Selection:
Skip to content

LangGraph Failure Modes

Platform-specific detectors for LangGraph state-graph agent execution. These catch issues unique to LangGraph's superstep execution model, conditional routing, parallel branches, and checkpoint persistence.


Recursion Limit

Field Value
Detector key langgraph_recursion
Severity Critical

Plain language: Your graph agent hit the recursion limit and was forcibly stopped. It ran too many steps -- either because it's stuck in a cycle or because the task genuinely requires more steps than the limit allows.

Technical: Checks execution status for recursion_limit (definitive hit), monitors the ratio of completed supersteps to configured recursion limit (flags at >90%), and detects unbounded node repetition (same node appearing in 3+ distinct supersteps).

Examples (non-technical):

  • Your agent was set to a maximum of 25 steps but the task needed 30 -- it stopped mid-work
  • The agent kept going back to the same planning step over and over until it hit the limit
  • The agent used 23 of its 25 allowed steps -- it's about to hit the wall

Examples (technical):

  • Graph status: "recursion_limit" -- hard stop after exhausting configured limit
  • Superstep ratio: 23/25 = 0.92 (threshold: 0.90 -- approaching limit warning)
  • Node "planner" appears in supersteps [1, 4, 7, 10, 13] -- repeating every 3 steps (unbounded cycle)
  • Recursion limit set to 10 but task requires tool-call → result → tool-call chains of 15+ steps

Detection methods:

  • Status Check: Definitive detection when status == "recursion_limit"
  • Ratio Monitoring: Warns when supersteps / recursion_limit > 0.90
  • Node Repetition Analysis: Flags nodes appearing in 3+ distinct supersteps (configurable threshold)

Sub-types: recursion_limit_hit, approaching_limit, node_repetition


State Corruption

Field Value
Detector key langgraph_state_corruption
Severity High

Plain language: Your agent's state got corrupted between steps. Values changed type unexpectedly, important fields disappeared, identity fields were modified, or counters went backwards -- things that should never happen.

Technical: Performs 10 integrity checks across consecutive state snapshots: type changes, null injection, field deletion, value explosion (>10x container growth), list shrinkage (append-only violation), identity field mutation (user_id, session_id, etc.), counter decreases, value jumps (>100x), suspicious field injection, and node error signals containing corruption keywords.

Dataset rows:
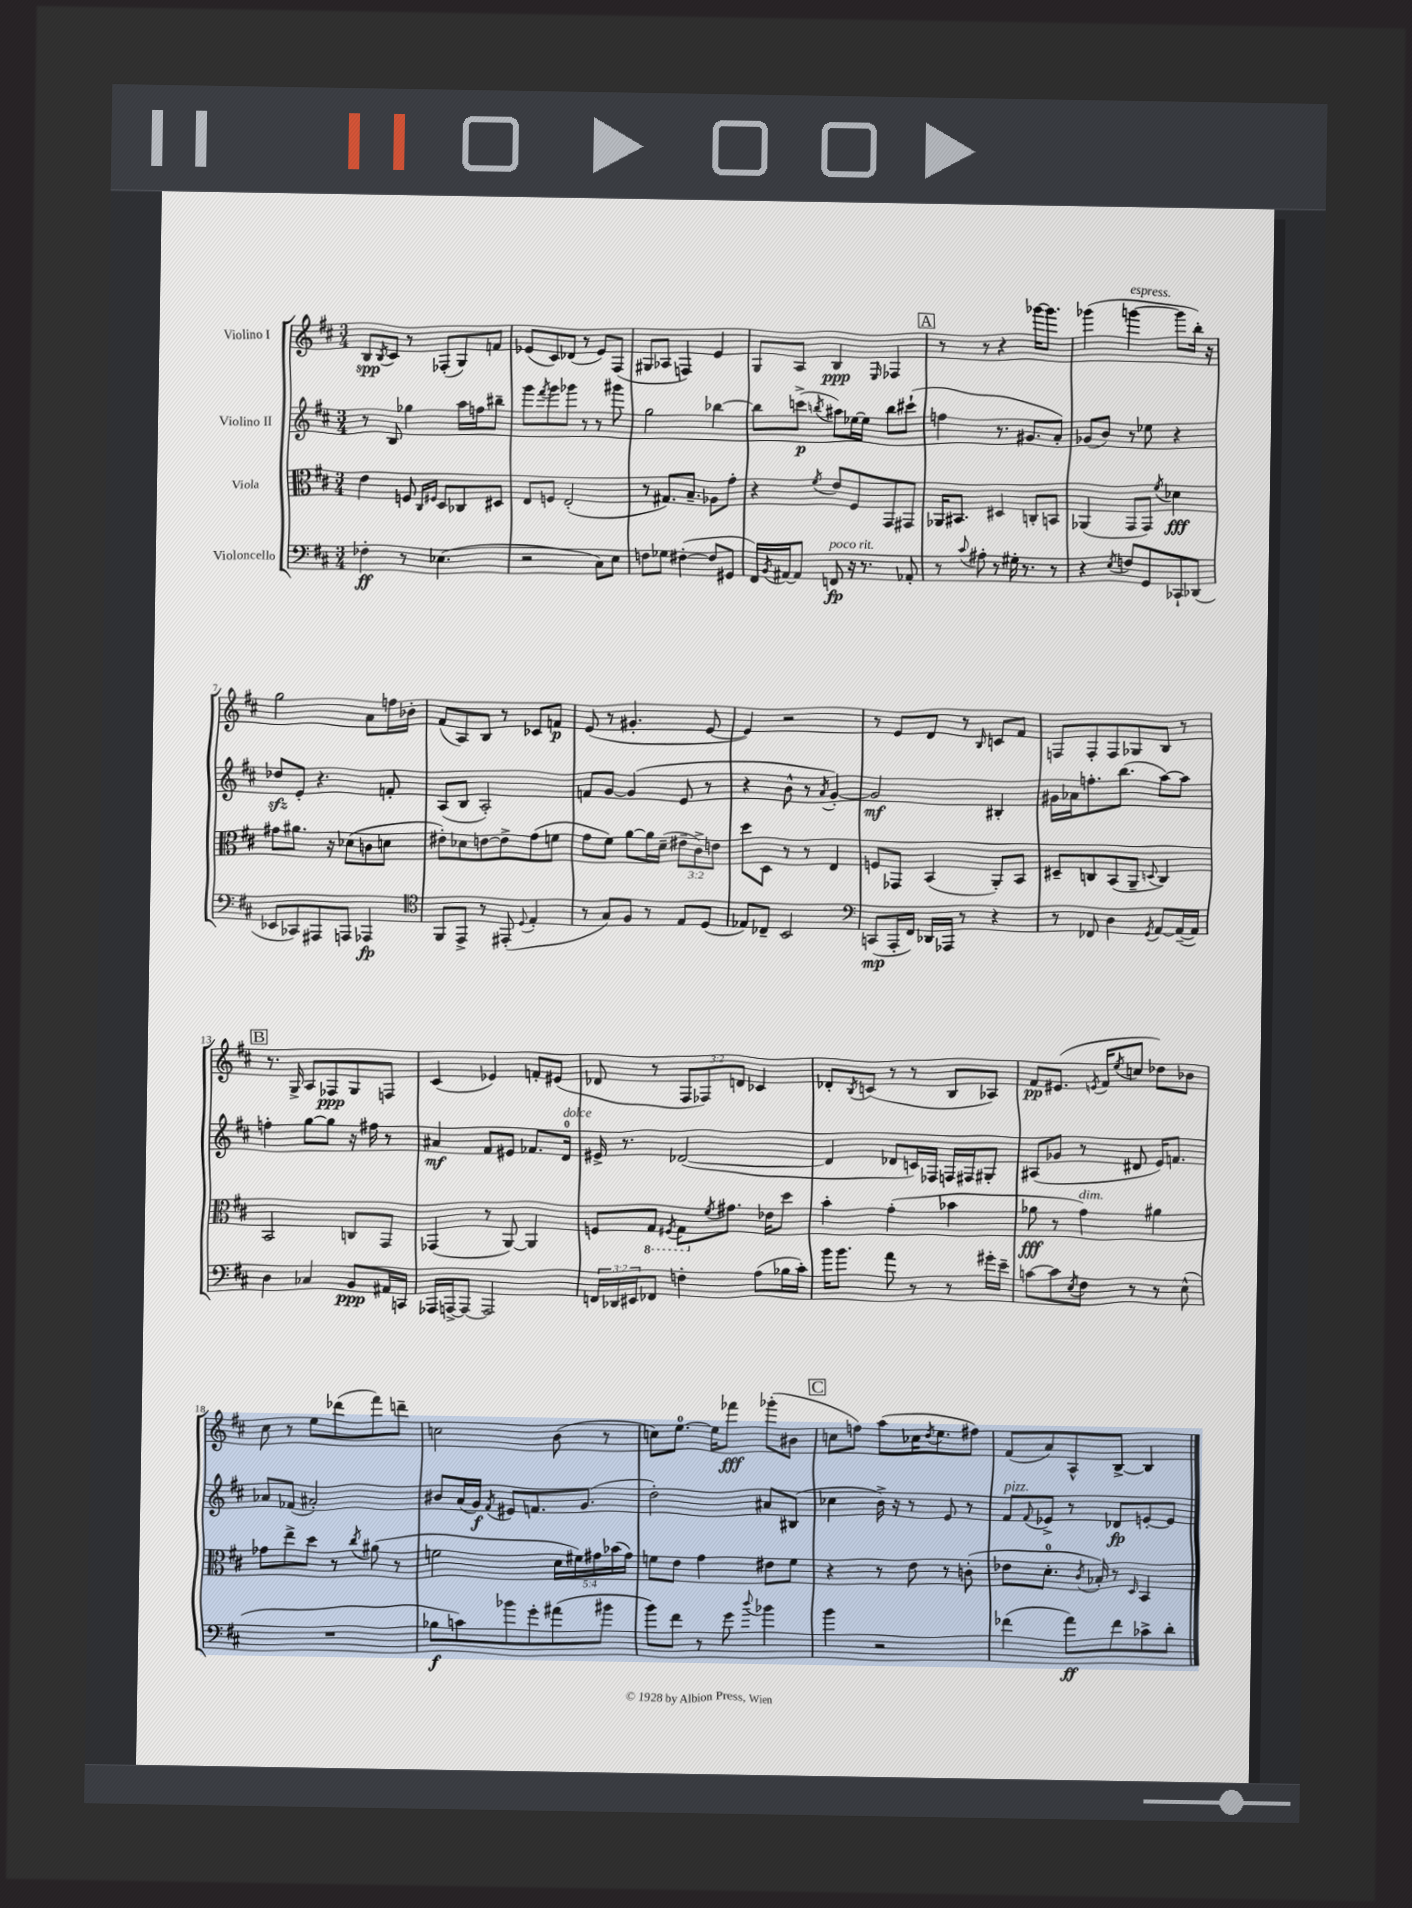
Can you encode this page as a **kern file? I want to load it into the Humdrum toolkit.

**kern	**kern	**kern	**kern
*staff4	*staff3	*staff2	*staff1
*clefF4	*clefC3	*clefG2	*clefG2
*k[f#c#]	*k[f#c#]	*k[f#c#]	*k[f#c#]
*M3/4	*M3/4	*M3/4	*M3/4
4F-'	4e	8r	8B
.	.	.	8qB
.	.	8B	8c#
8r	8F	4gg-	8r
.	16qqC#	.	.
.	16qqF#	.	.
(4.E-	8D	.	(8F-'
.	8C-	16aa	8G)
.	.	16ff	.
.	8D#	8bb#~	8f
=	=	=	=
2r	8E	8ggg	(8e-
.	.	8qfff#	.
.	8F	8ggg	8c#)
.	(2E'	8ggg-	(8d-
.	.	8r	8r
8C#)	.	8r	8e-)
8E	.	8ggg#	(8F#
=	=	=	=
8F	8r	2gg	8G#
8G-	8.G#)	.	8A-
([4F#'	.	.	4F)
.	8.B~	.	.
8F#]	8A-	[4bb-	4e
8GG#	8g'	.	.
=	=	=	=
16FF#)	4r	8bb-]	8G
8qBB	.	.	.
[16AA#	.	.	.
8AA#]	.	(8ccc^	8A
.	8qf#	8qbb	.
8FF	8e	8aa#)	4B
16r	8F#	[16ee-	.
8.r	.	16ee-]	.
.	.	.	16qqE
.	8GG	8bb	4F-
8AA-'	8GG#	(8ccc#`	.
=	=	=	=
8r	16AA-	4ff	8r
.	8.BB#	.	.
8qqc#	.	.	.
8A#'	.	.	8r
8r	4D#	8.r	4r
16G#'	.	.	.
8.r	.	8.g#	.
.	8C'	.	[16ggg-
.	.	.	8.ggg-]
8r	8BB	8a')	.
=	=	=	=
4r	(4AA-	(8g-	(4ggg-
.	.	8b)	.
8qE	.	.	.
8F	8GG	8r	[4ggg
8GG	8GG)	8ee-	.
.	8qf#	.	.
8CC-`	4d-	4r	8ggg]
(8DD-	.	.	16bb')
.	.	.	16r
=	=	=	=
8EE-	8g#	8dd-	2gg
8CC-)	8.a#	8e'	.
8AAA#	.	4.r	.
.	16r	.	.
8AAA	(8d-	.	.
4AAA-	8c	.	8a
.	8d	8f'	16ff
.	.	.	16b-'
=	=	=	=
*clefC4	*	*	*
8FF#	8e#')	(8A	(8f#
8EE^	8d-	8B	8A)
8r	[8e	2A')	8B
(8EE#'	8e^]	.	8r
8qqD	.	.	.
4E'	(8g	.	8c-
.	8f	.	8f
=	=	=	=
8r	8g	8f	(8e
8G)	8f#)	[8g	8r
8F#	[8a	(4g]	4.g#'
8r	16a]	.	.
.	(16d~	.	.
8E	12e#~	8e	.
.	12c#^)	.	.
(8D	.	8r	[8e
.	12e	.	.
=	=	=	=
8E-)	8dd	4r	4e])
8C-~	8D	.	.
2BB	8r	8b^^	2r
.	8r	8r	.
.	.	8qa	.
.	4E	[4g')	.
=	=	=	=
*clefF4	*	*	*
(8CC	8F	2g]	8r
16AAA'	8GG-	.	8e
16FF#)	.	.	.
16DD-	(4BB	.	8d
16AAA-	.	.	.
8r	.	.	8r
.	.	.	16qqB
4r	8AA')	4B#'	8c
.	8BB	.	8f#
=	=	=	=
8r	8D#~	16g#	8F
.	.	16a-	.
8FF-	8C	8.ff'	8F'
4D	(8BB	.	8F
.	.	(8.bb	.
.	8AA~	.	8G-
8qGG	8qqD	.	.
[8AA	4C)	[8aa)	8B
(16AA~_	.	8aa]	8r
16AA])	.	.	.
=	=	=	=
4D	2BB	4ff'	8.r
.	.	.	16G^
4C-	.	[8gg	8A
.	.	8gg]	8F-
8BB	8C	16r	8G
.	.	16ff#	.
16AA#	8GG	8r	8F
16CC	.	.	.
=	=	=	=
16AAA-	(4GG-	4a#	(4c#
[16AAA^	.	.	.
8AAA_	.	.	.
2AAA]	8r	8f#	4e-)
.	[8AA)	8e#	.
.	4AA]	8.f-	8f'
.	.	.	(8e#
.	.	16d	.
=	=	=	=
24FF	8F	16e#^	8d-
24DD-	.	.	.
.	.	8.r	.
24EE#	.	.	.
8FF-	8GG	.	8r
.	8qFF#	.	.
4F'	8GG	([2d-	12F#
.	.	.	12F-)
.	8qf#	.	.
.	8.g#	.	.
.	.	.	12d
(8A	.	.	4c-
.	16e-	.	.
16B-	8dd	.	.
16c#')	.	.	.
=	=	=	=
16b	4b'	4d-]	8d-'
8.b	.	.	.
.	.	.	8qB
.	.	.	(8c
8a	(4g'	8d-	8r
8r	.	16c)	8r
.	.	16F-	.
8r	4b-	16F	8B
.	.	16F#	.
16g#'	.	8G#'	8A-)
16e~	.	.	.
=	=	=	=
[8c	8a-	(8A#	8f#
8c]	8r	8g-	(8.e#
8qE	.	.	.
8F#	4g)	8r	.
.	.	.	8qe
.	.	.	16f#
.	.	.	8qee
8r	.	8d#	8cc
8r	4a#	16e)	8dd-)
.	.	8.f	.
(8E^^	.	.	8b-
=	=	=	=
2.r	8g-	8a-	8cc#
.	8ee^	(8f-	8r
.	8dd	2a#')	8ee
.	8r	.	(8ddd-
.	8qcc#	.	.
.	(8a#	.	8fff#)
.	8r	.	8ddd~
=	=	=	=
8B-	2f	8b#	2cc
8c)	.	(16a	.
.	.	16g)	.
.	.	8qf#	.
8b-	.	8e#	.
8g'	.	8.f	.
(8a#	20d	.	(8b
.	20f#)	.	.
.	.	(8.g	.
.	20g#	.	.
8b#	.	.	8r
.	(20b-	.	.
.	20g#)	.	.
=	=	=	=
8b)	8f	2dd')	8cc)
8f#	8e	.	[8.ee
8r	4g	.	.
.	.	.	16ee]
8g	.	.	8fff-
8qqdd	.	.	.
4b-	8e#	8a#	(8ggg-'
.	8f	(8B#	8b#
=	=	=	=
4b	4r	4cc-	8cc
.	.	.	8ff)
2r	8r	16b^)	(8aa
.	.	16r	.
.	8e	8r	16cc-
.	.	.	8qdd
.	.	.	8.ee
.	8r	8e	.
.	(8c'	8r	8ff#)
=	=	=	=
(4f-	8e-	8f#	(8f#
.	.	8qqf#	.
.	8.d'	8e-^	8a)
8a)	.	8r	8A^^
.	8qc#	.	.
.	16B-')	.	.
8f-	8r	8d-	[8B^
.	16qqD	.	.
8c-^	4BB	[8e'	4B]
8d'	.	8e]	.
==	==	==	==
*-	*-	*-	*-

Set task 1: Output the passage of the LangGraph failure modes page that begins at the words "Plain language: Your graph" and ends after the words "3+ distinct supersteps).".
Set task 2: According to the LangGraph failure modes page, in how many distinct supersteps must the same node appear to be flagged as unbounded node repetition?

Output 1:
Plain language: Your graph agent hit the recursion limit and was forcibly stopped. It ran too many steps -- either because it's stuck in a cycle or because the task genuinely requires more steps than the limit allows.

Technical: Checks execution status for recursion_limit (definitive hit), monitors the ratio of completed supersteps to configured recursion limit (flags at >90%), and detects unbounded node repetition (same node appearing in 3+ distinct supersteps).

Output 2: Three or more distinct supersteps.